• RECORDS FOR THE TASK:
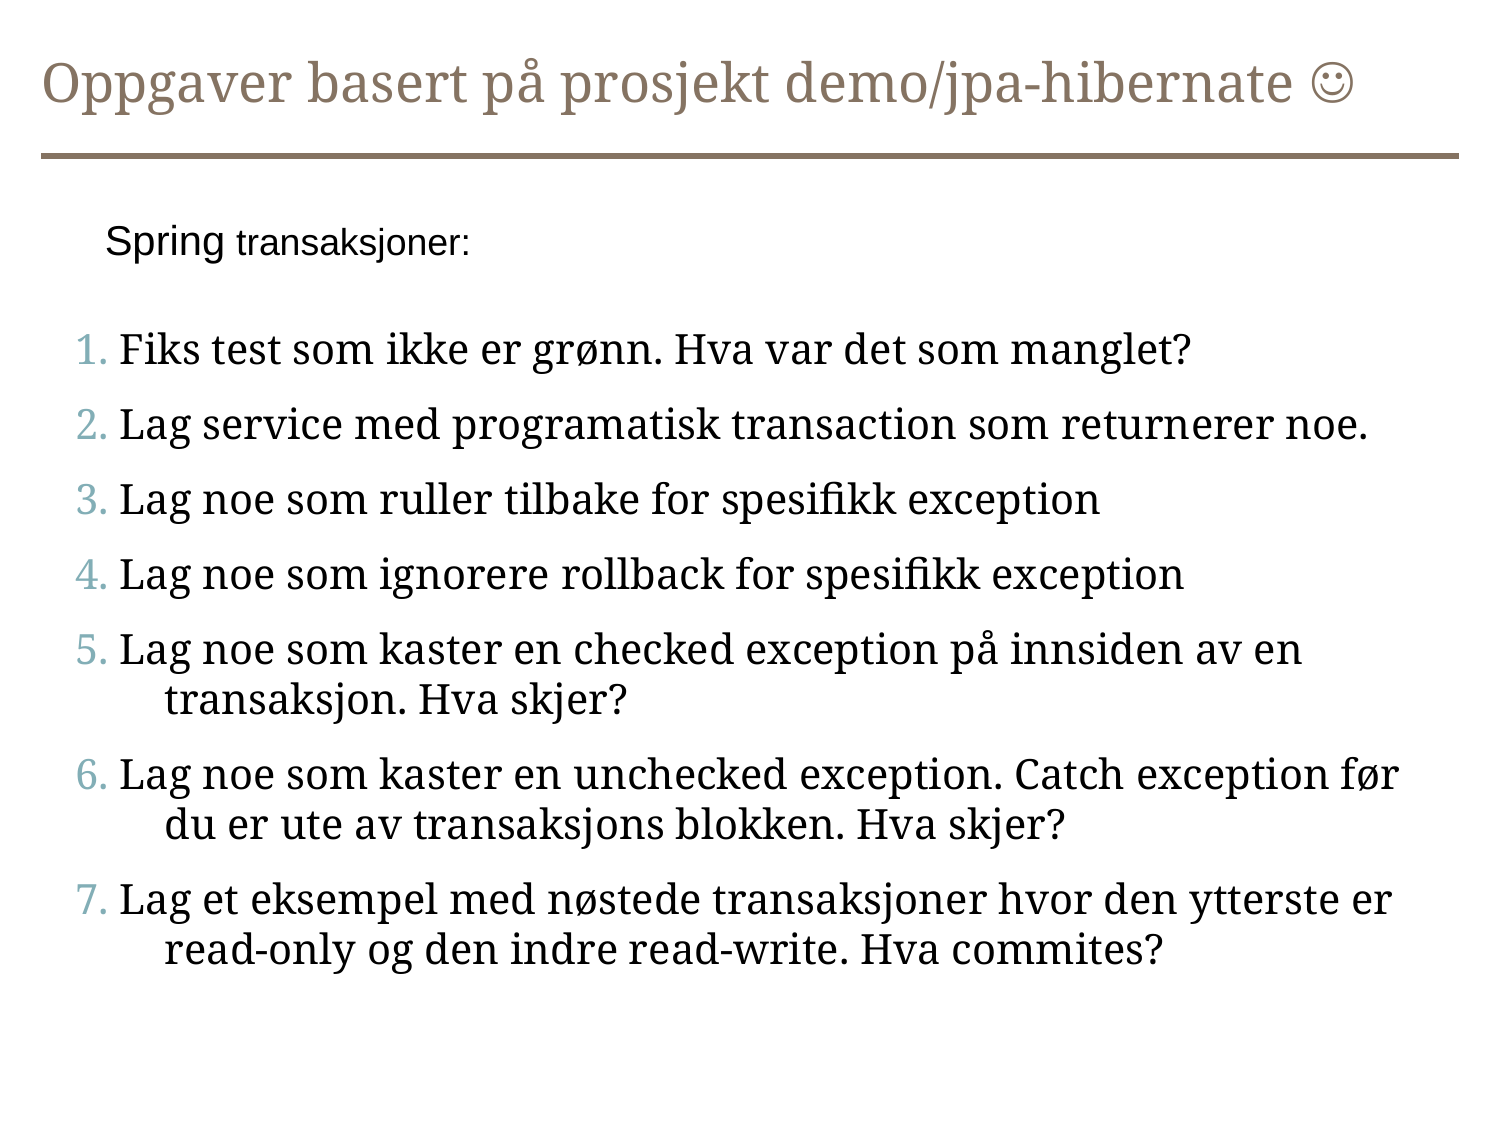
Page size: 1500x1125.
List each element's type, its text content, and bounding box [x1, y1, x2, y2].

list Fiks test som ikke er grønn. Hva var det som manglet? Lag service med programatisk transaction som returnerer noe. Lag noe som ruller tilbake for spesifikk exception Lag noe som ignorere rollback for spesifikk exception Lag noe som kaster en checked exception på innsiden av en transaksjon. Hva skjer? Lag noe som kaster en unchecked exception. Catch exception før du er ute av transaksjons blokken. Hva skjer? Lag et eksempel med nøstede transaksjoner hvor den ytterste er read-only og den indre read-write. Hva commites? [60, 314, 1474, 1006]
title Oppgaver basert på prosjekt demo/jpa-hibernate  [40, 27, 1459, 146]
text_box Spring transaksjoner: [90, 210, 486, 272]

• PROBLEM DESCRIPTION:
Retype all the lines above word for word, leaving out the picture.

• EXERCISE SOLUTION:
Page size: 1500x1125.
List each element's type, its text content, and bounding box [x1, y1, x2, y2].

list Fiks test som ikke er grønn. Hva var det som manglet? Lag service med programatisk transaction som returnerer noe. Lag noe som ruller tilbake for spesifikk exception Lag noe som ignorere rollback for spesifikk exception Lag noe som kaster en checked exception på innsiden av en transaksjon. Hva skjer? Lag noe som kaster en unchecked exception. Catch exception før du er ute av transaksjons blokken. Hva skjer? Lag et eksempel med nøstede transaksjoner hvor den ytterste er read-only og den indre read-write. Hva commites? [60, 314, 1474, 1006]
title Oppgaver basert på prosjekt demo/jpa-hibernate  [40, 27, 1459, 146]
text_box Spring transaksjoner: [90, 210, 486, 272]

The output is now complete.